TEXT PROVIDED →
##########
Wednesday, July 15, 2020

Mystery Beasts and Inscrutability

The forty-first chapter of the book of Job has thirty-four verses in an English Bible. Thirty-two of those describe a mystery beast you and I have never seen and almost surely never will. The remaining two are about God.

I think those two are probably the point of the chapter, no? At least it’s as good a guess as any.

The Search for Leviathan

Still, Leviathan is an interesting concept. All the efforts of unbelieving and quasi-believing scholarship to make him into a creature of our present era fall more than a little flat.

He’s not a whale, a shark or a giant crocodile, as some commentators of other generations have suggested. Leviathan has scales and a neck. To complicate matters further, he breathes fire. He carves up the land with his sharp underbelly, but is at home in the water.

Current evolutionary timelines will not accommodate the identification of Leviathan as some sort of sea-going dinosaur, though a first century secular historian offers a description of something not wildly dissimilar. Roman naturalist Pliny the Elder describes the skeleton of a forty-foot sea creature washed up on the shore at Gades, with 120 six- to nine-inch teeth and a spine a foot and a half thick. Considering the Gades skeleton was discovered somewhere in the range of two millennia after the time of Job, it is conceivable all kinds of strange things lived in the ocean in Job’s day which had become extinct by the time Pliny’s “monster” was discovered.
##########
DATA FOR REVIEW →
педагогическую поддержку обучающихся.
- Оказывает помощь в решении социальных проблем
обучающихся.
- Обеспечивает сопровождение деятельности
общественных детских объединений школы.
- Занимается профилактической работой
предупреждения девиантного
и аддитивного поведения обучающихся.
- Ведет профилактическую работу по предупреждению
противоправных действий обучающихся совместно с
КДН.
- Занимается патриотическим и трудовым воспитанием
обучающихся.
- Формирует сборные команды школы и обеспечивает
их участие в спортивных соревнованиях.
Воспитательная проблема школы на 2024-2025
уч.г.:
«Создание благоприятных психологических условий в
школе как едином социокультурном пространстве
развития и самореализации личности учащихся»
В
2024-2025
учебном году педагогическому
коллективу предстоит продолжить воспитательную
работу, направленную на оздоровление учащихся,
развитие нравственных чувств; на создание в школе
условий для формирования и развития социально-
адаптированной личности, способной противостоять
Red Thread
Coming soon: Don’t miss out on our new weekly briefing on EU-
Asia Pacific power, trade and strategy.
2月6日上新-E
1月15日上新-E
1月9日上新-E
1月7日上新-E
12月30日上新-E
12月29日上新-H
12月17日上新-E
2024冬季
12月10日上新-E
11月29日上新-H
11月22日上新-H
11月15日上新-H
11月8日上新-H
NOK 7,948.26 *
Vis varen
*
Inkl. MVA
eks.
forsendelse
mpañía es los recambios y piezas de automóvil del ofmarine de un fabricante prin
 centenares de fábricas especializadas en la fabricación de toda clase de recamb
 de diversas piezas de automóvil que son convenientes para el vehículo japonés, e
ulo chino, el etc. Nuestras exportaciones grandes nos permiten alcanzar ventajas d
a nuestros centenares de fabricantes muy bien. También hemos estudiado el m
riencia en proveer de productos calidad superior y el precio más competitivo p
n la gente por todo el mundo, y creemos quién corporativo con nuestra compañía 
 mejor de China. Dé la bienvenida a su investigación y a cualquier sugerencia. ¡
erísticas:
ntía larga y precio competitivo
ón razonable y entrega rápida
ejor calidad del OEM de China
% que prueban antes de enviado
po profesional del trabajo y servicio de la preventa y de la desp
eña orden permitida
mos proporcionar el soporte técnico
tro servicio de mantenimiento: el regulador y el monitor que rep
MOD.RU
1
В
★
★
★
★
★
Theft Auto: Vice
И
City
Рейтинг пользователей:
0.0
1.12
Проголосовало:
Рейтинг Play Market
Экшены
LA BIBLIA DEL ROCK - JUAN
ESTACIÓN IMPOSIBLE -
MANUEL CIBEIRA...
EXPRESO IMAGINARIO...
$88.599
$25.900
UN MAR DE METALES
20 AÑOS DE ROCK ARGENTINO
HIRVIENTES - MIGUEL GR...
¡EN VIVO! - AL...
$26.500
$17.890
##########
REQUIREMENT 1 → Reproduce word for word the part of the post on Leviathan that opens with the words containing "The forty-first chapter" and closes with "a guess as any.".
REQUIREMENT 2 →
Answer these questions from the post on Leviathan above:
(a) How many verses does the forty-first chapter of Job have in an English Bible?
(b) What does Leviathan breathe?
(c) Where did the skeleton described by Pliny the Elder wash up?
REQUIREMENT 3 → List every creature that the post on Leviathan says commentators of other generations have suggested Leviathan might be.

PROBLEM SOLUTION 1 →
The forty-first chapter of the book of Job has thirty-four verses in an English Bible. Thirty-two of those describe a mystery beast you and I have never seen and almost surely never will. The remaining two are about God.

I think those two are probably the point of the chapter, no? At least it’s as good a guess as any.

PROBLEM SOLUTION 2 →
(a) Thirty-four
(b) Fire
(c) On the shore at Gades

PROBLEM SOLUTION 3 → A whale, a shark, a giant crocodile